San Ambrosio: un gobernador que llegó a ser obispo

1879
San Ambrosio: un gobernador que llegó a ser obispo

 Vida

Nació en Tréveris, al sur de Alemania, hacia el 340. Su padre era prefecto de la provincia gala del imperio romano y murió cuando nuestro santo aún era muy joven. Su madre se trasladó entonces a Roma donde procuró una formación esmerada para sus tres hijos. Ambrosio era el más pequeño y, después de terminados los estudios, ejerció como abogado. Sus otros dos hermanos, Marcelina y Sátiro, influyeron de alguna forma en su formación cristiana: ella llegaría a ser santa y él lo precedería en el sacerdocio. Como abogado se ganó tan buena fama que Valentiniano lo nombró gobernador del norte de Italia. Ambrosio se estableció en Milán donde, de una forma inusitada, el Señor le reveló sus planes.

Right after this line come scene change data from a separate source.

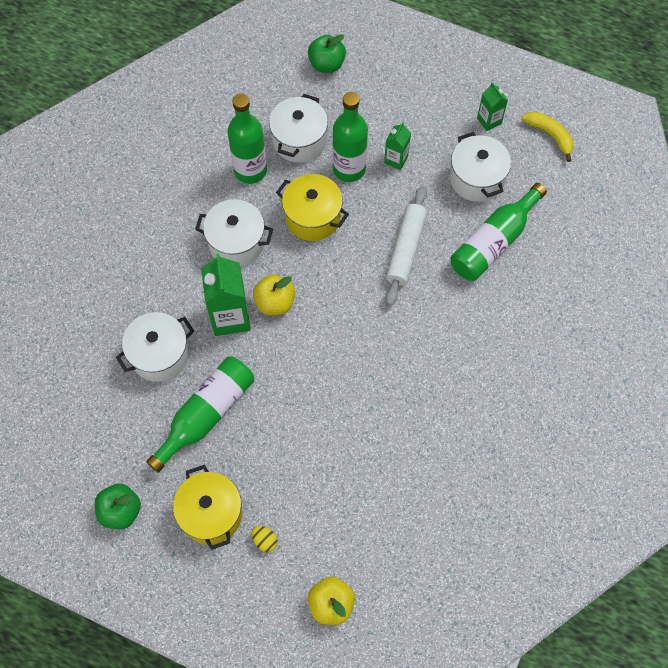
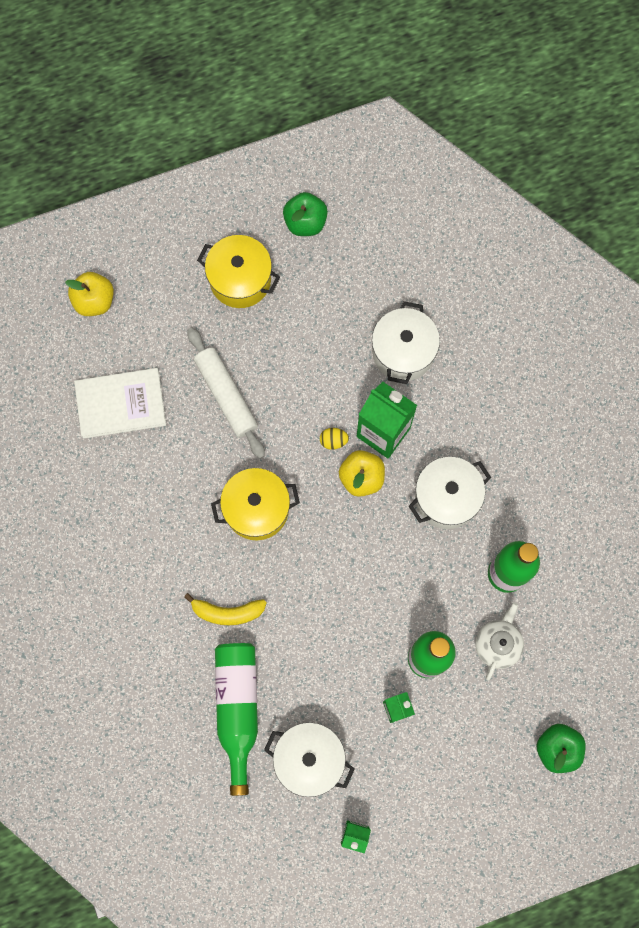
camera: 135 degrees right, 10 degrees up
(206, 414) = (319, 343): green bottle -> none
(265, 540) = (183, 298): yellow egg -> yellow egg (333, 441)
(299, 140) = (497, 644): white pot -> white teapot
(312, 217) = (410, 581): yellow pot -> yellow pot (256, 509)
(386, 504) = (121, 404): none -> white book
(406, 249) = (304, 628): white rolling pin -> white rolling pin (226, 395)
(550, 135) = (286, 874): yellow banana -> yellow banana (227, 612)

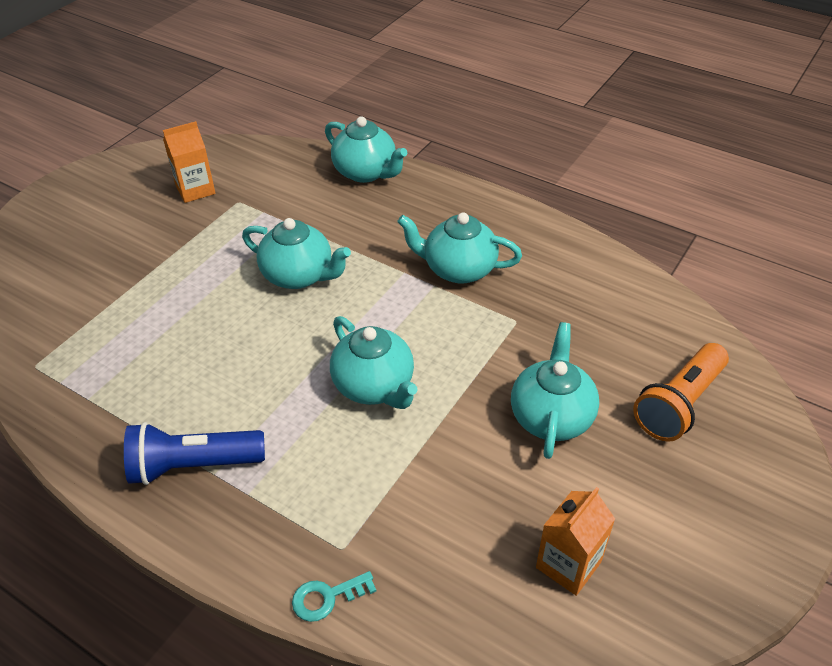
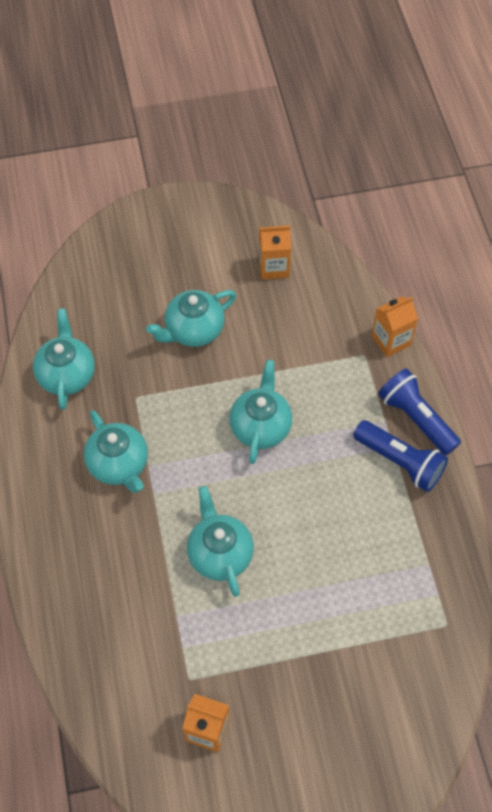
camera: 135 degrees left, 15 degrees up
(212, 525) = (416, 418): none -> blue flashlight
(327, 597) = (391, 340): turquoise key -> orange carton
(366, 172) = (66, 621): turquoise teapot -> turquoise teapot (67, 375)
(679, 404) = (125, 282): orange flashlight -> none

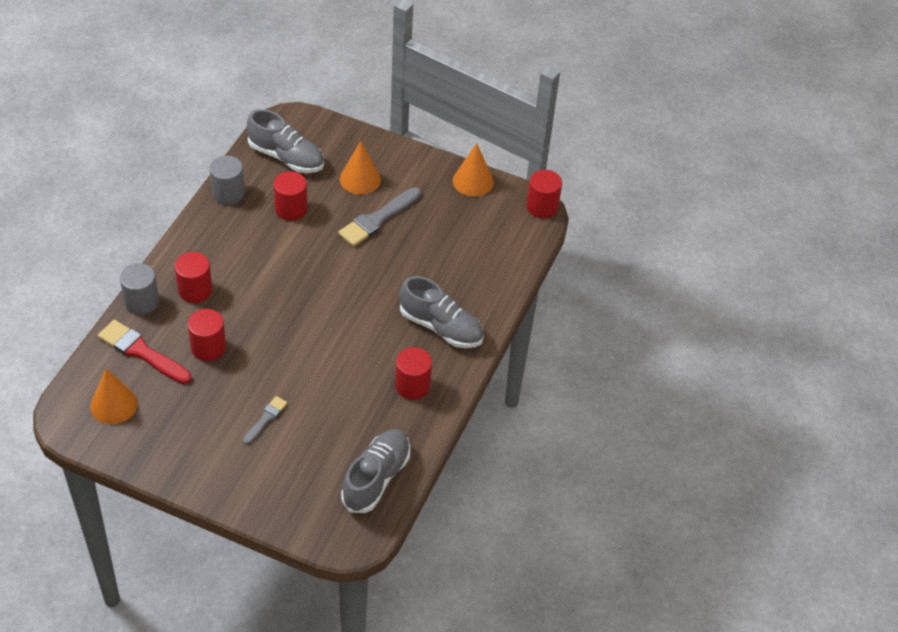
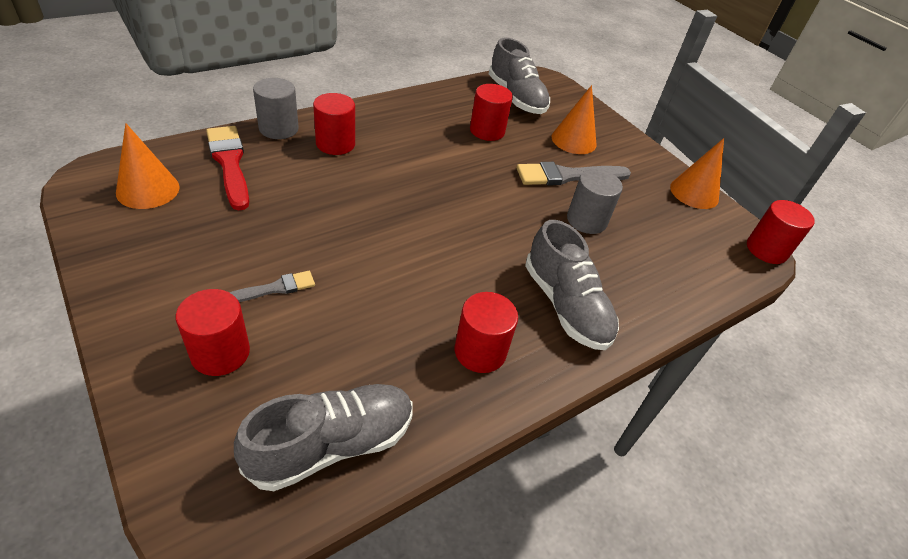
camera: 30 degrees right, 5 degrees down
(208, 347) = (294, 192): red cylinder -> red cylinder (220, 353)
(228, 193) = (440, 97): grey cylinder -> grey cylinder (586, 220)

En aquellos tiempos el pueblo elegía a su obispo y resulta que, cuando en el 374 murió Ausencio, obispo arriano de Milán, la ciudad quedó dividida al momento de elegir a su pastor: mientras unos preferían que fuese arriano (herejía que proclamaba que Cristo no era Dios, sino sólo hombre), otros lo querían fiel a la ortodoxia. Ambrosio, al ver la confusión que reinaba en la ciudad, se presentó en la iglesia donde se iba a llevar a cabo la elección y, tomando la palabra, exhortó a todos a proceder pacíficamente y sin discusiones. Mientras estaba hablando se escuchó un grito: «¡Ambrosio obispo! ¡Ambrosio obispo!», y toda la asamblea se sumó aclamándolo. A nuestro santo, que apenas era catecúmeno, tuvieron que conferirle el bautismo, ordenarle sacerdote y consagrarlo obispo el 7 de diciembre del 374.

Ante su nueva misión, lo primero que hizo fue dedicarse a la oración y al estudio de la teología. Supo ser padre y pastor que cuidó con auténtico celo su rebaño: reprendió con fuerza las malas acciones, pero conservando por encima de todo la caridad; se ganó el respeto de los emperadores, incluso del tan temido Teodosio, a quien le reprochó haber ordenado una matanza en el pueblo de Tesalónica para suprimir una revuelta (el emperador reconoció su culpa e hizo penitencia pública); combatió también el arrianismo logrando erradicar la herejía en Milán casi por completo.

Apreciaba mucho la virginidad y fue su hermana Marcelina quien le sugirió que recogiese sus homilías sobre este tema en un libro. Logró despertar en muchas jóvenes el deseo de consagrarse al Señor y por esto se le acusó de querer despoblar el imperio: «Quisiera –dijo el santo en respuesta– que se me citase el caso de un solo hombre que haya querido casarse y no haya encontrado esposa». Además de numerosas homilías suyas, conservamos gran variedad de obras de exégesis, teología, ascética, poesías e incluso melodías que él mismo componía para que se cantasen en su diócesis. La famosa melodía que acompaña al himno del Veni creator Spritus, por ejemplo, fue copiada de un himno pascual compuesto por el mismo san Ambrosio. A él se debe el nacimiento de la así llamada liturgia ambrosiana, propia de las diócesis de Milán.

Murió en el 397, a los 57 años, después de haber recibido el viático.

Aportación para la oración

Dentro de las muchas aportaciones de Ambrosio para la oración, el amor por la pureza y la virginidad ocupa un lugar especial. Cuentan que sus homilías sobre este tema eran tan persuasivas y elocuentes que las madres de familia retenían en sus casas a sus hijas para impedirles oír al predicador, por miedo a que se consagrasen a Dios.

La razón de fondo de esta predicación se funda en la bienaventuranza que el mismo Cristo nos dictó en el así llamado Sermón de la Montaña: «Bienaventurados los puros de corazón, porque ellos verán a Dios». Que, aplicado al campo de la oración, podría traducirse en algo más o menos así: «Bienaventurado el puro de corazón, porque será capaz de percibir a Dios en su oración, de dialogar con él». Y tiene lógica, pues de lo que uno llene su alma, de eso se alimentará luego a lo largo de su día. ¿Lo llena de ruido? La oración será un fardo pesado de llevar. ¿Lo llena de Cristo, incluso en medio de las ocupaciones diarias? La oración será un alivio, un oasis en medio del desierto.

Pero si no le abrimos el corazón, Cristo no fuerza. Así lo recomendaba el santo obispo de Milán: «Vemos que el alma tiene su puerta, a la que viene Cristo y llama. Ábrele, pues; quiere entrar». Y no cabe duda que San Ambrosio supo abrirle la puerta de su corazón a Cristo. Y de par en par.


Autor: P. Juan Antonio Ruiz J., L.C.